Data::EventStream

Perl extension for processing event streams

Download .zip Download .tar.gz View on GitHub

Simple moving average

Aggregator class

In this case we will compute an average of all events inside the sliding window. We will initialize aggregator with zero sum and zero events, and then each time event enters window we increase number of events and add event value to the sum, and each time event leaves window we decrease number of events and subtract event value from the sum. Moving average at any time can be calculated as sum divided by count of events. So let us implement aggregator class.

package MovingAverage;
use strict;
use warnings;

sub new {
    my ($class, %args) = @_;
    die "value_sub parameter should be specified" unless $args{value_sub};
    $args{_sum} = 0;
    $args{_count} = 0;
    return bless \%args, $class;
}

Constructor as you can see initializes _sum and _count attributes with zero, and it requires value_sub parameter. Events are arbitrary data structures as it was already mentioned, and value_sub is required for aggregator to be able to extract the value from an event. This subroutine should return numeric value corresponding to the event.

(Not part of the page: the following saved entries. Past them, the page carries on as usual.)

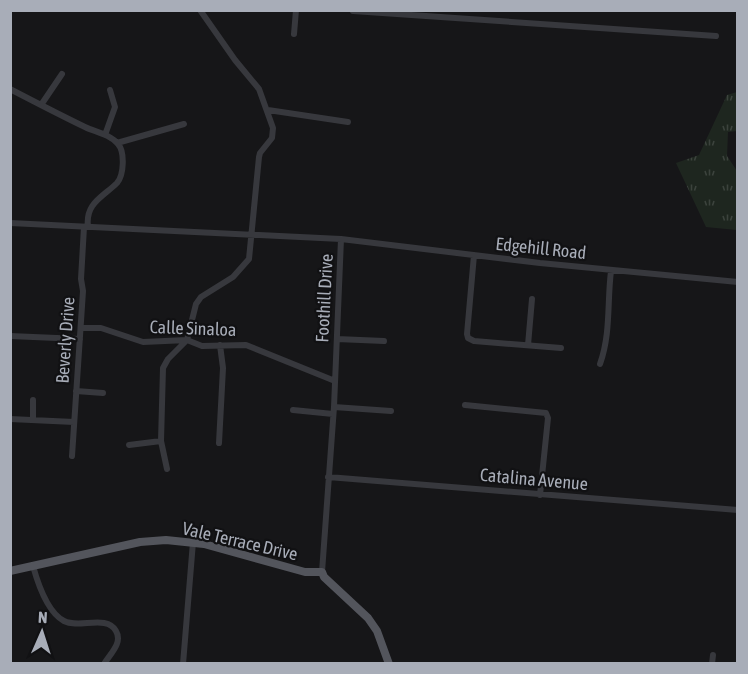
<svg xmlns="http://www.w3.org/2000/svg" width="748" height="674" viewBox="0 0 748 674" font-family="'Asap Condensed',sans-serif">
  <defs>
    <pattern id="grass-tufts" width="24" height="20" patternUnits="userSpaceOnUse" patternTransform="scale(1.5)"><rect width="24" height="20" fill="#1e261f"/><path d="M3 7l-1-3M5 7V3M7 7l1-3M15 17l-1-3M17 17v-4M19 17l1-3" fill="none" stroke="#3c433d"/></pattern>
  </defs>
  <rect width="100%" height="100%" fill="#161618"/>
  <!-- grass -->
  <path fill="url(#grass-tufts)" d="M737,92V131L728,132L727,156L737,171V230L706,227L676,163L699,155L727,95Z"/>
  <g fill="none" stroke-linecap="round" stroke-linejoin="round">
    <!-- minor -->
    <path stroke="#37383d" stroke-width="6" d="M353,11L716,36
      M294,34L296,10
      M10,89C35,102 60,115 85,127C95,132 110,134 118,144C125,152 124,175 117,183C103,197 85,203 88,227
      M41,105L62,74
      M268,110L348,122
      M105,135L115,107L110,90
      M117,143L184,124
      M10,223L341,239L540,263L738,282
      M474,255L467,334L468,338L474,341L561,348
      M81,328H101L143,342L187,340L202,346L246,345L335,381
      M10,336L80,339
      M337,339L384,341
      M528,345L532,299
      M600,364C611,333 607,303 611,271
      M76,391L103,393
      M33,400V420
      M465,405L546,413L548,418L540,495
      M334,407L391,411
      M293,410L333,414
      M10,419L74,422
      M219,443L223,368L220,345
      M129,445L161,441
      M72,456L83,291L81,279L84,227
      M167,469L161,441L163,368L168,359L187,340L196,304L201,297L233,277L249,259L259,157L260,153L272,138L273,128L259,89L235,60L200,10
      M328,477L738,510
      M33,566C38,584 47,612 64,621C79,629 107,614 116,631C123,643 110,654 104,664
      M322,572L334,407L341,239
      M183,664L193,542
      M712,664L713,655"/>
    <!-- major -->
    <path stroke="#53555c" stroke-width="8" d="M10,571L140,542L166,540L204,544L305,572H322L324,577L368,618L377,631L389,664"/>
  </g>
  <g text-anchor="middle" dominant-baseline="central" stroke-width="4.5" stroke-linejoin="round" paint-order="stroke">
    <!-- street labels -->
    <g font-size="18" fill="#a8adb8" stroke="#111113">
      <text transform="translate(541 248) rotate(6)">Edgehill Road</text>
      <text transform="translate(324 298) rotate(-87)">Foothill Drive</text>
      <text transform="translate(193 328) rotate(2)">Calle Sinaloa</text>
      <text transform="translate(65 340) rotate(-86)">Beverly Drive</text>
      <text transform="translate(534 479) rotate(5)">Catalina Avenue</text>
      <text transform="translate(240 541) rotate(13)">Vale Terrace Drive</text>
    </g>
  </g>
  <!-- border -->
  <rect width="748" height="674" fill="none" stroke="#a8adb8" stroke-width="24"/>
  <!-- north arrow -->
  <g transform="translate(42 632) rotate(3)" stroke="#111113" stroke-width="4.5" paint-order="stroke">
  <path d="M0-4.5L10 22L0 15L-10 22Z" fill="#a8adb8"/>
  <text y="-9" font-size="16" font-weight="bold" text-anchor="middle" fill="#a8adb8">N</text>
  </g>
</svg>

Now, here is what we do when event enters or leaves window:

sub enter {
    my ($self, $event) = @_;
    $self->{_count}++;
    $self->{_sum} += $self->{value_sub}->($event);
}

sub leave {
    my ($self, $event) = @_;
    $self->{_count}--;
    $self->{_sum} -= $self->{value_sub}->($event);
}

sub reset {
    my ($self) = @_;
    $self->{_count} = 0;
    $self->{_sum} = 0;
}

enter is called by Data::EventStream object when event enters window, it has two arguments other than aggregator object itself – event and window, but we do not need window object in this case. leave is called when event leaves the window, it has the same parameters as enter. For batch windows instead of leave Data::EventStream invokes reset method when window is full.

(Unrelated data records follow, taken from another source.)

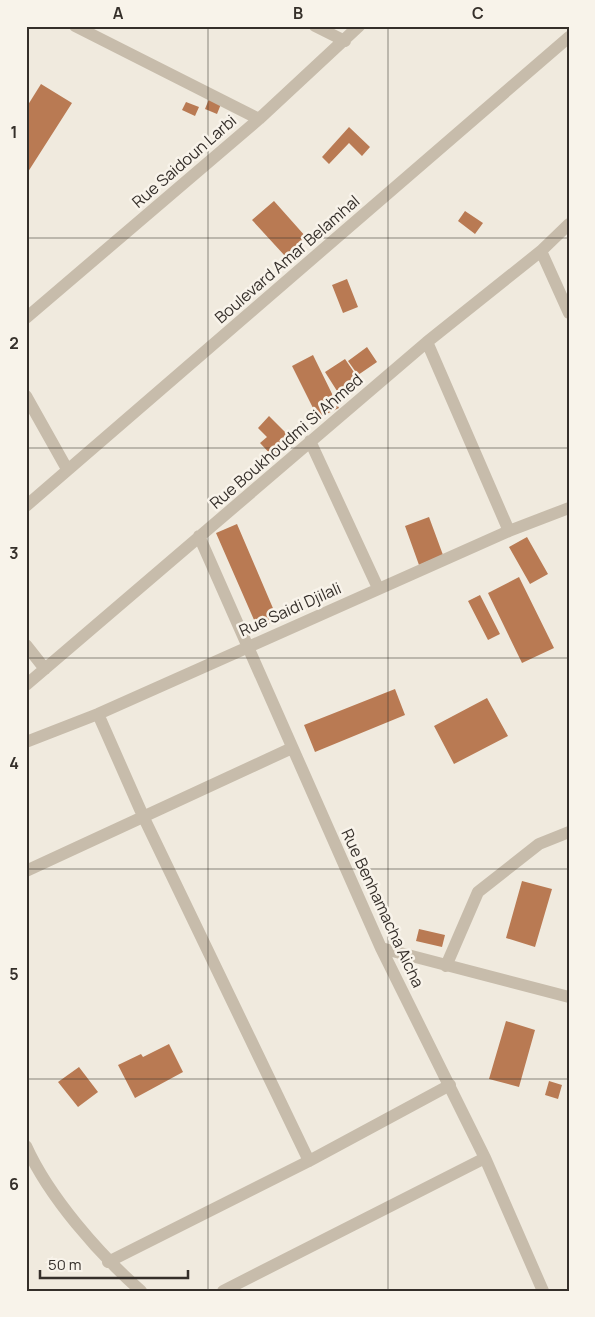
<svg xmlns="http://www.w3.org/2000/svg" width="595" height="1317" font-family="Manrope,sans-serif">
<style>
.building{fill:#b97a53}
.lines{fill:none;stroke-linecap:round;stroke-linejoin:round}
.minor{stroke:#c7bcab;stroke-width:12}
.grid{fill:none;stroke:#352f2a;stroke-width:1;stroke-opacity:0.55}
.labels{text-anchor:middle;stroke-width:5;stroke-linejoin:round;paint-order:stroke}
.street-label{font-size:16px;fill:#352f2a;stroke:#f8f3ea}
.neatline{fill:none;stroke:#352f2a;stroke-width:2}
.grid-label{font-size:16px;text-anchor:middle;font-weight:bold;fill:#352f2a}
</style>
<rect width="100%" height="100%" fill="#f0eade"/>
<!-- building -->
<path class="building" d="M41,84l31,19 -46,72v-67z
M209,99l12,5 -4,10 -12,-5z
M186,102l13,5 -4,9 -13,-6z
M349,127l21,20 -8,9 -13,-13 -20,21 -7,-7z
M274,201l32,36 -21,19 -33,-36z
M465,211l18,12 -8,11 -17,-13z
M347,279l11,28 -15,6 -11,-28z
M367,347l10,15 -19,13 -10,-14z
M313,355l26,53 -21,10 -26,-52z
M345,359l13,19 -21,13 -12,-19z
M269,416l24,24 -18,19 -15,-16 7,-6 -9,-9z
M429,517l14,38 -24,10 -14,-39z
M237,524l41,96 -20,9 -42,-96z
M527,537l21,37 -18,10 -21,-37z
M519,577l35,71 -32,15 -34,-70z
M480,595l20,39 -12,6 -20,-39z
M395,689l10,26 -90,37 -11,-27z
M487,698l21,38 -54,28 -20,-38z
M522,881l30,8 -17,58 -29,-9z
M419,929l26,6 -3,12 -26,-6z
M506,1021l29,9 -16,57 -30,-8z
M169,1044l14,28 -48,26 -17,-33 23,-11 2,3z
M79,1067l19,25 -20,15 -20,-25z
M549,1081l13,4 -4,14 -13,-4z"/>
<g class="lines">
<!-- minor -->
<path class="minor" d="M75,26l184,93
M315,26l30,15
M541,251l28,62
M26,318l233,-199 100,-93
M427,342l82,189
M26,396l41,73
M310,441l68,147
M26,506l543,-469
M199,536l182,412 104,210 58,133
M26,645l19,24
M26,685l401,-343 114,-91 28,-27
M98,714l45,102 166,345
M26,742l72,-28 411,-183 60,-23
M26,871l266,-123
M381,948l188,49
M446,966l32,-74 61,-48 30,-12
M26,1146c23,51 73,108 115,145
M108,1262l201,-101 141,-76
M223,1291l262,-133"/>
</g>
<!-- grid -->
<path class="grid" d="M208,26v1265M388,26v1265M26,238h543M26,448h543M26,658h543M26,869h543M26,1079h543"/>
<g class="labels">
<!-- street labels -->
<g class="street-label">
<text transform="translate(184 161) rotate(-41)" y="6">Rue Saidoun Larbi</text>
<text transform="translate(287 259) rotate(-41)" y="6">Boulevard Amar Belamhal</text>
<text transform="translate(286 441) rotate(-41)" y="6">Rue Boukhoudmi Si Ahmed</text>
<text transform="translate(290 609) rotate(-24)" y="6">Rue Saidi Djilali</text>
<text transform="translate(383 908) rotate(65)" y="6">Rue Benhamacha Aicha</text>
</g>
</g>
<!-- border -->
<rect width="595" height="1317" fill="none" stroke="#f8f3ea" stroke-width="55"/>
<!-- scale -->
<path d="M40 1270v8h148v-8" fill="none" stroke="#352f2a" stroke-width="2.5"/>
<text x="48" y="1270" font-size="15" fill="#352f2a" stroke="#f8f3ea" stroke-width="4" paint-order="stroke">50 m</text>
<rect x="28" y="28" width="540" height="1262" class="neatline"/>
<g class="grid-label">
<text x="118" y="19">A</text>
<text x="298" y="19">B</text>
<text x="478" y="19">C</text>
<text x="14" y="138">1</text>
<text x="14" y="349">2</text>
<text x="14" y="559">3</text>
<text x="14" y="769">4</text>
<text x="14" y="980">5</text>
<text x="14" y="1190">6</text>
</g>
</svg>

Next, we need a method to get current value of the moving average:

sub value {
    my ($self) = @_;
    $self->{_count} ? $self->{_sum} / $self->{_count} : undef;
}

Also method that returns _count value might be useful:

sub count {
    shift->{_count}
}

The last method that we need to implement for aggregator class is window_update, it is invoked when time changes. We are not handling time in this aggregator, so it is an empty method:

sub window_update {}

Processing event stream

Now let’s see how to use this aggregator class for processing event stream. We will assume that our events are hashes with bid and ask elements, and will calculate moving averages for both for 10 and 20 latest events.

First we need to create event stream object. As we do not have time assosiated with our events, there is no need to specify time_sub attribute:

my $es = Data::EventStream->new;

Now we should create aggregator object for each aggregated parameter and attach it to our event stream.

my $ask_10 = MovingAverage->new(value_sub => sub { shift->{ask} });
$es->add_aggregator($ask_10, count => 10);
my $ask_20 = MovingAverage->new(value_sub => sub { shift->{ask} });
$es->add_aggregator($ask_20, count => 20);
my $bid_10 = MovingAverage->new(value_sub => sub { shift->{bid} });
$es->add_aggregator($bid_10, count => 10);
my $bid_20 = MovingAverage->new(value_sub => sub { shift->{bid} });
$es->add_aggregator($bid_20, count => 20);

As you can see value_sub for ask aggregators will use ask element from the event as a value, and for bid aggregators it will use bid element. To attach aggregator to stream we are using add_aggregator method which accepts aggregator as its first argument and sliding window parameters as the following arguments. In this case sliding window parameters just specify the number of events that fit into sliding window.

And now we can start adding events:

while (my $event = wait_for_new_event()) {
    $es->add_event($event);
    say "Average spread for the last ", $bid_10->count, " events: ",
        $bid_10->value, " - ", $ask_10->value;
    say "Average spread for the last ", $bid_20->count, " events: ",
        $bid_20->value, " - ", $ask_20->value;
}

wait_for_new_event here is an abstract subroutine that waits for a new event and returns it. Note, that our aggregators start computing average even if they have only one event, so for the first 10 events two moving averages will be identical.